> _Request_:
Reproduce the text of every record below word for word.

> _Material supplied_:

_ _ _

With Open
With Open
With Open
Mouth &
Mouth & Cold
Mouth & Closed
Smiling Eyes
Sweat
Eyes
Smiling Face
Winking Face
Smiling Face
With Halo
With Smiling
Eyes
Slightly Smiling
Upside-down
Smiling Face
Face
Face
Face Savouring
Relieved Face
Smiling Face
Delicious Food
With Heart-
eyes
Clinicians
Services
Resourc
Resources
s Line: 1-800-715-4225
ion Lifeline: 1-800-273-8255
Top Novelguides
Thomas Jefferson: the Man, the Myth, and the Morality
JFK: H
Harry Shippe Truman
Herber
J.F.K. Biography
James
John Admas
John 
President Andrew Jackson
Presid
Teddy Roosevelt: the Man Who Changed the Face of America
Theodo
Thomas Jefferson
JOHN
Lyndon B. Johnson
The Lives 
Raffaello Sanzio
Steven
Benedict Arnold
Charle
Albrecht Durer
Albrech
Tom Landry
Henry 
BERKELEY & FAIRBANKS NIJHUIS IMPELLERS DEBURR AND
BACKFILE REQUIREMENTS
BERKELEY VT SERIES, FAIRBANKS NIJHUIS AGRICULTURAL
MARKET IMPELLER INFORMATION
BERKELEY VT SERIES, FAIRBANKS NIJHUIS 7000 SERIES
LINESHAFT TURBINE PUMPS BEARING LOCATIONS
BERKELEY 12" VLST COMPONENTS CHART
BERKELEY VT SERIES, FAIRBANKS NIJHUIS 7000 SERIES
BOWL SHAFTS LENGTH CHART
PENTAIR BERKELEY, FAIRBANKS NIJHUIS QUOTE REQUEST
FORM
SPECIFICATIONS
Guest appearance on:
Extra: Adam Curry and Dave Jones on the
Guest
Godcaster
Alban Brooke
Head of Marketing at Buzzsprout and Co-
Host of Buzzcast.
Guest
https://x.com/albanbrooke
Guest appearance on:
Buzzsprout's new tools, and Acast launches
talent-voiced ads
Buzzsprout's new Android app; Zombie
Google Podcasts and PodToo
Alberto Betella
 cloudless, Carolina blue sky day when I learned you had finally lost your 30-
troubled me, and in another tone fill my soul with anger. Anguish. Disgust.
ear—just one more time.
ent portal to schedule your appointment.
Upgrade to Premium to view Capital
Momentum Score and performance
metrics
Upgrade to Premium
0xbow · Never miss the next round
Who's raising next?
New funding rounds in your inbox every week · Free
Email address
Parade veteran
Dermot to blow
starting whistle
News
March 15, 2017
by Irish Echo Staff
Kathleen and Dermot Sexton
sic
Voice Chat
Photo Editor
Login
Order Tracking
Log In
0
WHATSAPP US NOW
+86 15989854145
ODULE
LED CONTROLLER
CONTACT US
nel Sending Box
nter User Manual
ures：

_ _ _

> _Answer box_:
With Open
With Open
With Open
Mouth &
Mouth & Cold
Mouth & Closed
Smiling Eyes
Sweat
Eyes
Smiling Face
Winking Face
Smiling Face
With Halo
With Smiling
Eyes
Slightly Smiling
Upside-down
Smiling Face
Face
Face
Face Savouring
Relieved Face
Smiling Face
Delicious Food
With Heart-
eyes
Clinicians
Services
Resourc
Resources
s Line: 1-800-715-4225
ion Lifeline: 1-800-273-8255
Top Novelguides
Thomas Jefferson: the Man, the Myth, and the Morality
JFK: H
Harry Shippe Truman
Herber
J.F.K. Biography
James
John Admas
John 
President Andrew Jackson
Presid
Teddy Roosevelt: the Man Who Changed the Face of America
Theodo
Thomas Jefferson
JOHN
Lyndon B. Johnson
The Lives 
Raffaello Sanzio
Steven
Benedict Arnold
Charle
Albrecht Durer
Albrech
Tom Landry
Henry 
BERKELEY & FAIRBANKS NIJHUIS IMPELLERS DEBURR AND
BACKFILE REQUIREMENTS
BERKELEY VT SERIES, FAIRBANKS NIJHUIS AGRICULTURAL
MARKET IMPELLER INFORMATION
BERKELEY VT SERIES, FAIRBANKS NIJHUIS 7000 SERIES
LINESHAFT TURBINE PUMPS BEARING LOCATIONS
BERKELEY 12" VLST COMPONENTS CHART
BERKELEY VT SERIES, FAIRBANKS NIJHUIS 7000 SERIES
BOWL SHAFTS LENGTH CHART
PENTAIR BERKELEY, FAIRBANKS NIJHUIS QUOTE REQUEST
FORM
SPECIFICATIONS
Guest appearance on:
Extra: Adam Curry and Dave Jones on the
Guest
Godcaster
Alban Brooke
Head of Marketing at Buzzsprout and Co-
Host of Buzzcast.
Guest
https://x.com/albanbrooke
Guest appearance on:
Buzzsprout's new tools, and Acast launches
talent-voiced ads
Buzzsprout's new Android app; Zombie
Google Podcasts and PodToo
Alberto Betella
 cloudless, Carolina blue sky day when I learned you had finally lost your 30-
troubled me, and in another tone fill my soul with anger. Anguish. Disgust.
ear—just one more time.
ent portal to schedule your appointment.
Upgrade to Premium to view Capital
Momentum Score and performance
metrics
Upgrade to Premium
0xbow · Never miss the next round
Who's raising next?
New funding rounds in your inbox every week · Free
Email address
Parade veteran
Dermot to blow
starting whistle
News
March 15, 2017
by Irish Echo Staff
Kathleen and Dermot Sexton
sic
Voice Chat
Photo Editor
Login
Order Tracking
Log In
0
WHATSAPP US NOW
+86 15989854145
ODULE
LED CONTROLLER
CONTACT US
nel Sending Box
nter User Manual
ures：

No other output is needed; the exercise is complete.